Yadav has gone on padyatras (the Samvedna Yatra) into the very interiors of the Bundelkhand region as also to other parched parts of the country, written countless letters to the central and state governments, tried to raise public awareness by newspaper articles, television interviews, press conferences, held conventions which roped in experts on all related fields, launched a campaign called Jai Kisan Andolan complete with a helpline to give rural people a voice and, of course, the brahmastra of the writ petition in the Supreme Court, ably piloted by Prashant Bhushan.

Of course, as Yadav pointed out in an article in The Hindu earlier this month, it was “a petition on a cricket tournament, rather than the plight of the people and its real culprits, that triggered media attention to the drought” just as it was “the apex court of the country, and not its Parliament, that has found time to pay attention to serious issues of drought relief and mitigation.” But it is more than likely that Yadav and friends got a better hearing precisely because they did not represent any political front and could be seen as concerned citizens with no axe to grind.

Yet, politics is the only route to comprehensive change in society. Voluntary action is useful but can only be piecemeal and sporadic. And executive action through court order does have its limits, even if Arun Jaitley had not bridled at the court’s directives. There is really no alternative to political parties in a democratic system. They are also inevitable, since mass movements no less than political leaders will inevitably seek ways to organise for political victory.

In fact, that was why Yadav, Bhushan et al took the plunge and joined AAP in the first place. “Logically, the anti-corruption protest had to become a political protest,” he had explained after joining the party. Ultimate solutions (hence ultimate salvation) lie in politics. Yadav had expounded too on why a political party cannot be a conglomeration of social movements. “The nature of electoral competition,” he said, rules that out.

Elections, that necessary evil.

The triumphant drought verdict brings the question of politics to the fore for Swaraj Abhiyan too.
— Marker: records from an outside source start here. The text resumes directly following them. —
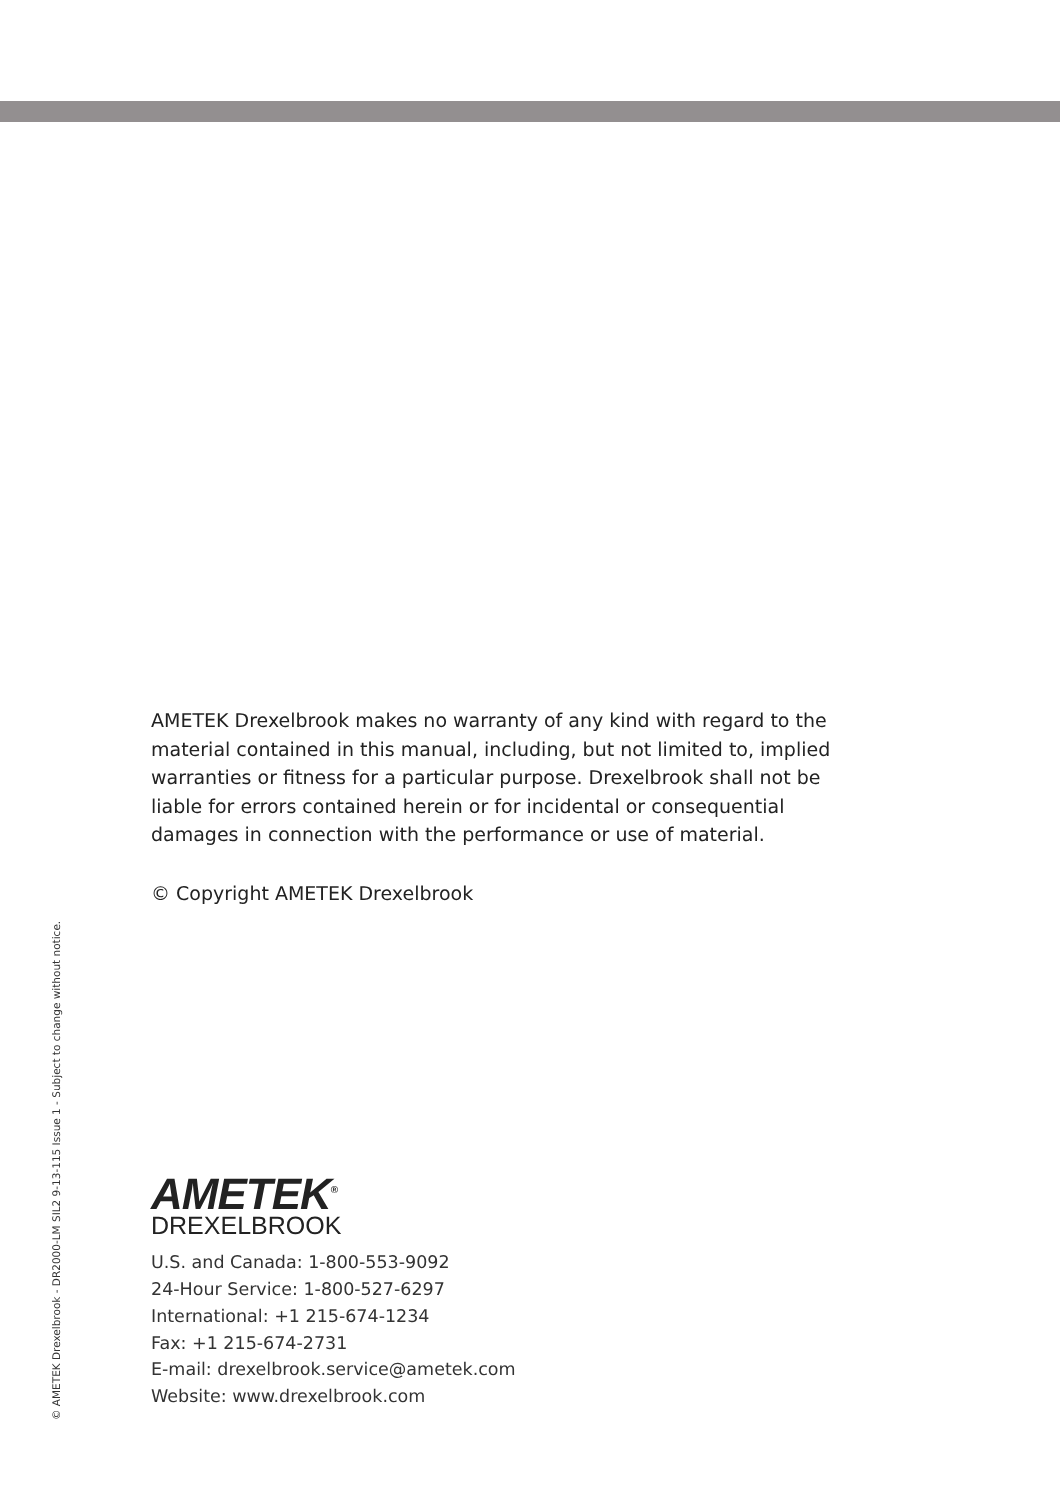AMETEK Drexelbrook makes no warranty of any kind with regard to the material contained in this manual, including, but not limited to, implied warranties or fitness for a particular purpose. Drexelbrook shall not be liable for errors contained herein or for incidental or consequential damages in connection with the performance or use of material.
© Copyright AMETEK Drexelbrook
AMETEK<sup>®</sup>
DREXELBROOK
U.S. and Canada: 1-800-553-9092
24-Hour Service: 1-800-527-6297
International: +1 215-674-1234
Fax: +1 215-674-2731
E-mail: drexelbrook.service@ametek.com
Website: www.drexelbrook.com
© AMETEK Drexelbrook - DR2000-LM SIL2 9-13-115 Issue 1 - Subject to change without notice.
How long before it evolves into a political party? They are not an NGO, nor a think-tank, Yadav has said repeatedly. “The time-frame for launching the political party is as soon as possible – the sooner, the better,” he has said, but the going has been very slow indeed. Their trouble: once bitten, twice shy. How to ensure that “all the ills of AAP” — the high command culture, the personality cult, the materialization of unprincipled “political managers” – are not revisited?
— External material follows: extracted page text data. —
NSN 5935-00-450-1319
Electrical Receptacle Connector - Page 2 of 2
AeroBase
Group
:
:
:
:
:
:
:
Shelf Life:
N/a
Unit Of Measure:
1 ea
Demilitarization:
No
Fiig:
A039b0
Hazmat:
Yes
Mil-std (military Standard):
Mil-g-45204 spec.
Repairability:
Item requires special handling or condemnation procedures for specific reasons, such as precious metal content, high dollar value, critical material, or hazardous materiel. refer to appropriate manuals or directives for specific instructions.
“In politics,” wrote Yadav on Firstpost in February to mark one year of AAP’s rule of Delhi, “sustaining a balance of virtue and power takes superhuman wisdom, integrity and hard work – all at once. Small men (like me) who were at the helm of affairs could not match up to this demand. AAP rapidly deteriorated into a mainstream political party, just the kind it was meant to provide an alternative to. This may not mean the end of AAP as a successful entity; but it does mean the end of a dream.”

There is a school of thought in political science that advocates “less moralism, more realism” in politics. “Transactional politics” it is called. In other words, the various methods of barter, deal-making, incentives, bribes, blackmail, give some take some, whatever are seen as necessary tools to connect across disagreements and figure out a way forward. “Coarse and crass as it often is, transactional politics,” it is said, “is social mediation”. Legislating means compromise, negotiations can never be solely about policy, politics and policy are intertwined. Balance is maintained thereby.
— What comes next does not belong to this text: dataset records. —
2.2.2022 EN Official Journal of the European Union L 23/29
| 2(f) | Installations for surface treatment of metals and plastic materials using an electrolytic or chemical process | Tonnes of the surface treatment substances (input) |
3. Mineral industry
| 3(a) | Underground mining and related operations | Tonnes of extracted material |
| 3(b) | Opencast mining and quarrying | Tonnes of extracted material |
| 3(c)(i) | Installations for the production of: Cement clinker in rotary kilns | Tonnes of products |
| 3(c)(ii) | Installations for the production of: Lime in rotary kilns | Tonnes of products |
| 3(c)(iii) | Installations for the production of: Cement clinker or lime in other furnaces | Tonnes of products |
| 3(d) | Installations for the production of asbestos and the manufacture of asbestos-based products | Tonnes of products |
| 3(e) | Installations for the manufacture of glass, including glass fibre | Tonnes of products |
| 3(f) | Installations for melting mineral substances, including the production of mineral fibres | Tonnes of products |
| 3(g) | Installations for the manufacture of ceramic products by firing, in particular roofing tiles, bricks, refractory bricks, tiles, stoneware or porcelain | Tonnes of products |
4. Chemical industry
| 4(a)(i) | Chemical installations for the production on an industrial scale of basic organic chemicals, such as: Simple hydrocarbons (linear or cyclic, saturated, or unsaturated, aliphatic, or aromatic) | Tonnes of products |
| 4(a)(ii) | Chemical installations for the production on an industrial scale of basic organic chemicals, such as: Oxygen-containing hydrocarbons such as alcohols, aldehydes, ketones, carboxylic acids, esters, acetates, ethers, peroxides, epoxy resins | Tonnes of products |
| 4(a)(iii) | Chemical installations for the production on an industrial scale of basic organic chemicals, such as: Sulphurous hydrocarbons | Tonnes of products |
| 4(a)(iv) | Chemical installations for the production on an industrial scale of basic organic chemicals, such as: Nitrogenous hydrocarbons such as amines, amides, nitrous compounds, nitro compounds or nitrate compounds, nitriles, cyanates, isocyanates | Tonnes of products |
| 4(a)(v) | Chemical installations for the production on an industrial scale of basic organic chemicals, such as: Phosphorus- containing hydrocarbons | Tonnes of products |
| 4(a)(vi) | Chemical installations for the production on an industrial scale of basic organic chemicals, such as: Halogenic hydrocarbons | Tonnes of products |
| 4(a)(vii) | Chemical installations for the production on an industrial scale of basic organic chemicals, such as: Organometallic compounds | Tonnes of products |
Yadav, a professor of political science as well as a practitioner in realpolitik, even if briefly, surely knows that too. Yet he is continuing to dream of “a different alternative,” a “truly democratic and transparent” alternative. He is trying, through an American-style primary system where a party’s supporters themselves choose the candidate they want, to find the right people to stand in elections, to begin with one candidate for one seat in the Delhi municipal elections. Whether that will give him what he wants — bring large numbers of pure, selfless people on one platform, is anybody’s guess.

The American system isn’t flawless. It is about to give the world Donald Trump.

Or does the sluggish mutation of Swaraj Abhiyan into a formal political party indicate a wavering of his faith in an ideal solution, one that will not make him end up having to say sorry repeatedly, sorry for misreading Arvind Kejriwal, sorry for supporting Somnath Bharti, sorry for helping to create AAP? Playing politics isn’t easy. Maybe doing good in incremental doses is the way to go for lesser mortals.